# [EXERCISE PROMPT]
Print exactly the lines of the listing below from the one containing "middle dip: (1187, 862)" through the final line, both included, and no pictures.

RECORDS FOR THIS TASK Block Start

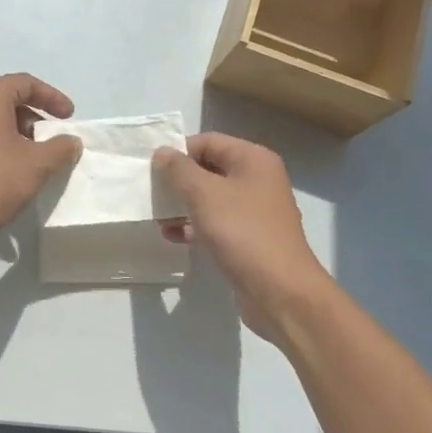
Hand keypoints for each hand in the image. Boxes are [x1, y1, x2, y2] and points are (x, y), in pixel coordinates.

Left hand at [0, 74, 82, 256]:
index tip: (69, 118)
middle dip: (35, 118)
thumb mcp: (37, 164)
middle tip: (52, 140)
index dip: (52, 97)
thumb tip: (71, 141)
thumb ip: (60, 148)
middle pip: (8, 100)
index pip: (26, 83)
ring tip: (35, 159)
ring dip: (18, 134)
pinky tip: (10, 172)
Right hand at [154, 133, 333, 344]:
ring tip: (157, 216)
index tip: (152, 169)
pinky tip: (172, 236)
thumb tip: (162, 151)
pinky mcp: (250, 238)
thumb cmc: (243, 232)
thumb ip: (179, 169)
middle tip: (151, 192)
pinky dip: (195, 226)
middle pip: (210, 168)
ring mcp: (255, 211)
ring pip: (211, 198)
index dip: (179, 151)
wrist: (280, 291)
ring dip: (183, 205)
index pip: (208, 141)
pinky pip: (217, 223)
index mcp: (253, 159)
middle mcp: (258, 180)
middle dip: (179, 180)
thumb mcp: (204, 194)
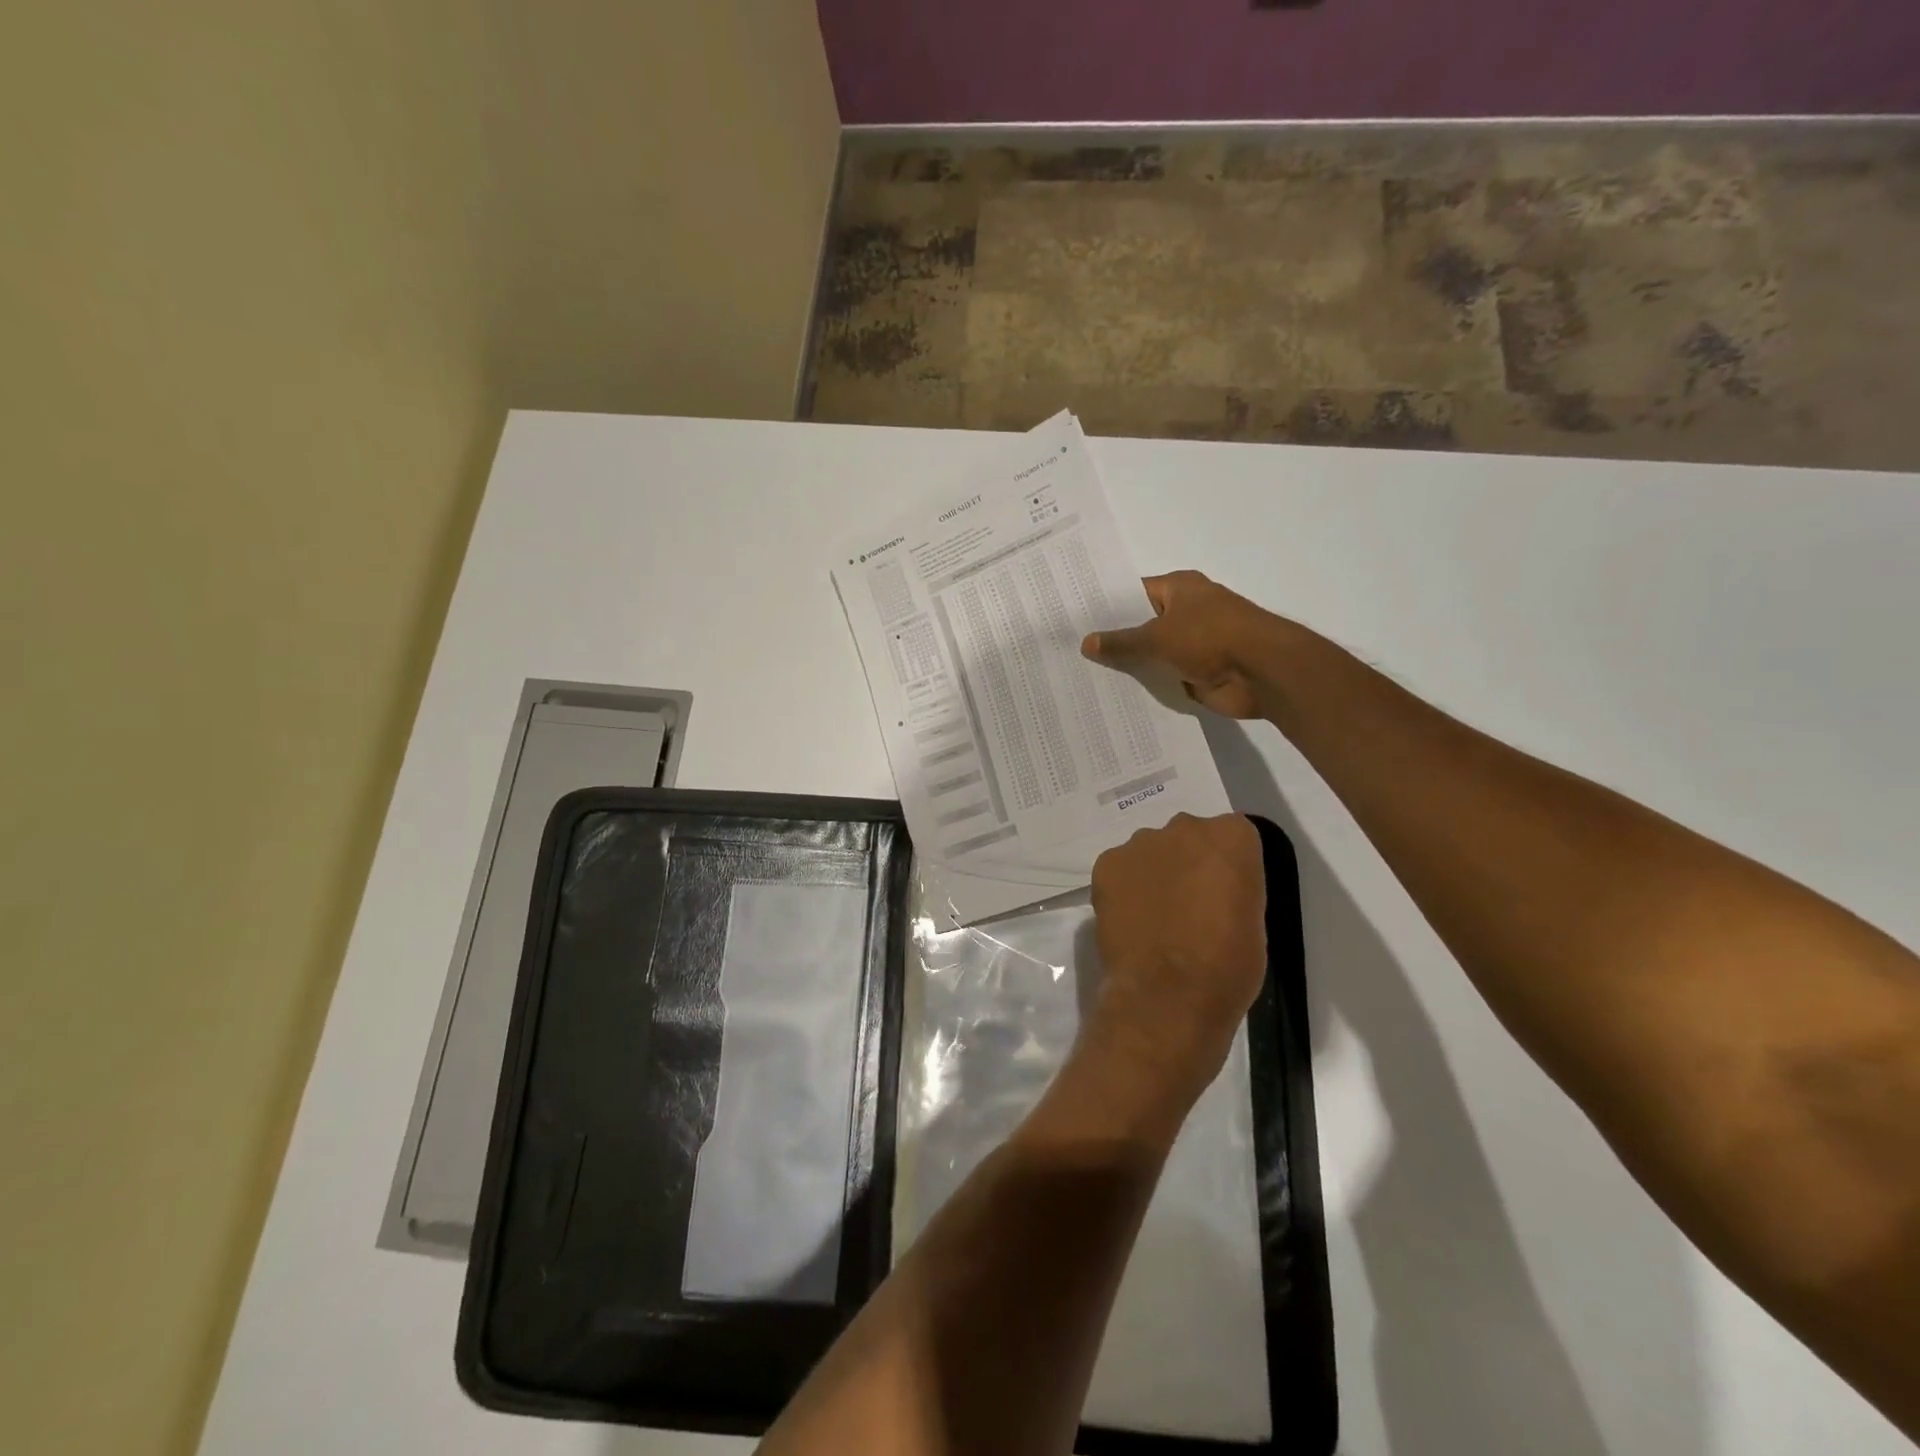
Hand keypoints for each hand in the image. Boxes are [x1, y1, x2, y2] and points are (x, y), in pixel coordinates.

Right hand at [1081, 570, 1278, 718]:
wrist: (1262, 672)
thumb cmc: (1210, 638)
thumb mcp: (1157, 637)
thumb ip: (1121, 643)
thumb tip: (1085, 643)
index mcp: (1179, 589)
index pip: (1132, 594)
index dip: (1105, 607)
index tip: (1074, 621)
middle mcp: (1186, 612)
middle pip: (1141, 625)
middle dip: (1113, 640)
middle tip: (1071, 652)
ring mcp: (1193, 644)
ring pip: (1152, 654)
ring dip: (1130, 666)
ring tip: (1084, 677)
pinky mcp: (1198, 673)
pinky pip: (1164, 678)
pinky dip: (1148, 687)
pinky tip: (1115, 696)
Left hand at [1085, 813, 1267, 1106]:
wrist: (1168, 994)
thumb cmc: (1227, 965)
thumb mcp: (1253, 920)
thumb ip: (1233, 886)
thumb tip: (1212, 888)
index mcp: (1232, 837)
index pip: (1232, 837)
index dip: (1226, 867)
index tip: (1223, 893)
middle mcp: (1185, 827)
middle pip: (1188, 837)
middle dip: (1187, 862)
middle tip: (1187, 904)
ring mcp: (1141, 843)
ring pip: (1150, 851)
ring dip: (1153, 873)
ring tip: (1154, 916)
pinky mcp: (1106, 864)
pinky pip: (1119, 869)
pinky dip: (1124, 888)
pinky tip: (1130, 919)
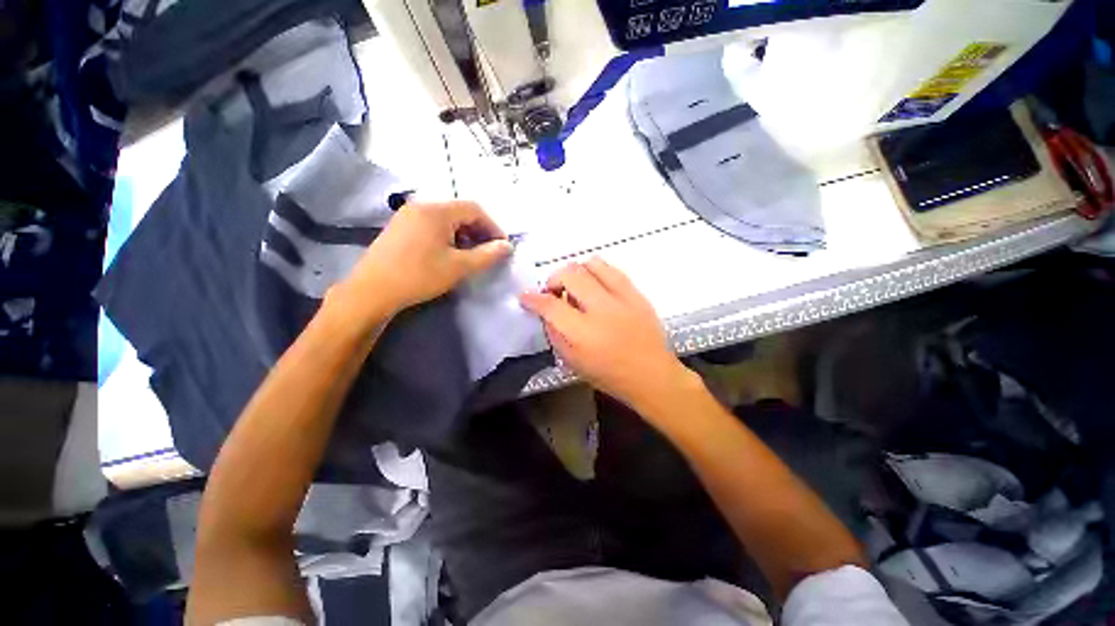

RECORDS FOR THIS TASK Block End

# [PROBLEM SOLUTION]
middle dip: (1187, 862)
middle tip: (1187, 904)
ring mcp: (1141, 843)
ring pip: (1150, 851)
ring dip: (1153, 873)
ring tip: (1154, 916)
pinky mcp: (1106, 864)
pinky pip: (1119, 869)
pinky dip: (1124, 888)
pinky tip: (1130, 919)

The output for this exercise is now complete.